Hello,
Please I have built a Naive Bayes text classification model, using the SMS ham/spam dataset. Now, I want to classify a new text as either spam or ham, using the predict()
function. But when I run the code, I get the same result over and over again, even though I achieved a model accuracy of up 97%. How can I classify new text? My code is shown below. I actually replicated an example I saw online:
## Rename columns
colnames(sms)[c(1:2)] <- c("Type","Text")
## Delete unwanted columns
sms <- sms[,-c(3:5)]
## Convert type to a factor variable
sms$Type <- as.factor(sms$Type)
str(sms)
table(sms$Type)
## Transform text data
sms_corpus <- Corpus(VectorSource(sms$Text))
## Inspect corpus
inspect(sms_corpus[1:3])
as.character(sms_corpus[[3]])
## Clean corpus
mystopwords <- readLines("stopwords.txt")
mystopwords
sms_corpus <- sms_corpus %>%
tm_map(removeNumbers) %>%
tm_map(removePunctuation) %>%
tm_map(tolower) %>%
tm_map(stripWhitespace) %>%
tm_map(removeWords,stopwords("english")) %>%
tm_map(removeWords,mystopwords) %>%
tm_map(stemDocument) # Stem document
sms_dtm <- DocumentTermMatrix(sms_corpus) #Not Term Document Matrix
## Split data into train and test set
smsTrain <- sms_dtm[1:4180,]
smsTest <- sms_dtm[4181:5559,]
## Save vector labeling rows
smsTrain_labels <- sms[1:4180,]$Type
smsTest_labels <- sms[4181:5559,]$Type
prop.table(table(smsTrain_labels))
prop.table(table(smsTest_labels))
## Remove words from the matrix that appear less than 5 times
sms_freq_words <- findFreqTerms(smsTrain,5)
str(sms_freq_words)
## Limit matrix to only include words in the frequency vector
smsTrain_freq <- smsTrain[,sms_freq_words]
smsTest_freq <- smsTest[,sms_freq_words]
## Convert matrix to "yes" and "no" categorical variable
convert <- function(x){
result <- ifelse(x > 0,"Yes","No")
return(result)
}
## Apply to data
sms_train <- apply(smsTrain_freq,2,convert)
sms_test <- apply(smsTest_freq,2,convert)
view(sms_train)
view(sms_test)
## Build model
set.seed(1234)
sms_classifier <- naiveBayes(sms_train,smsTrain_labels)
## Predict with model
sms_pred <- predict(sms_classifier,sms_test)
## Evaluate prediction
CrossTable(sms_pred,smsTest_labels,prop.chisq = FALSE,
prop.t = FALSE,dnn = c("Predicted","Actual"))
confusionMatrix(table(sms_pred,smsTest_labels))

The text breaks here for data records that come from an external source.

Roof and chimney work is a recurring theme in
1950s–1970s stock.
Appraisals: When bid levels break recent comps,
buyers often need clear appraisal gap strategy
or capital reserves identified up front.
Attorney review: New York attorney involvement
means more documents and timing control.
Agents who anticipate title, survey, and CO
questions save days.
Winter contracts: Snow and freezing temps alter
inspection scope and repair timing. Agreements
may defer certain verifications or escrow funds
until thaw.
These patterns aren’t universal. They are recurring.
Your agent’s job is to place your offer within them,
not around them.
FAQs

Now when I try to predict with new data, I get the same outcome "ham", even when the text is obviously "spam".
newdf <- data.frame(
Text = c("WINNER!! As a valued network customer you have been selected to receivea å£900 prize reward! To claim call 09061701461. Claim code KL341. Valid 12 hours only.")
)
newpred <- predict(sms_classifier,newdf)
Do I need to preprocess the new text as well before the model can correctly classify it? Thanks in anticipation of your advice.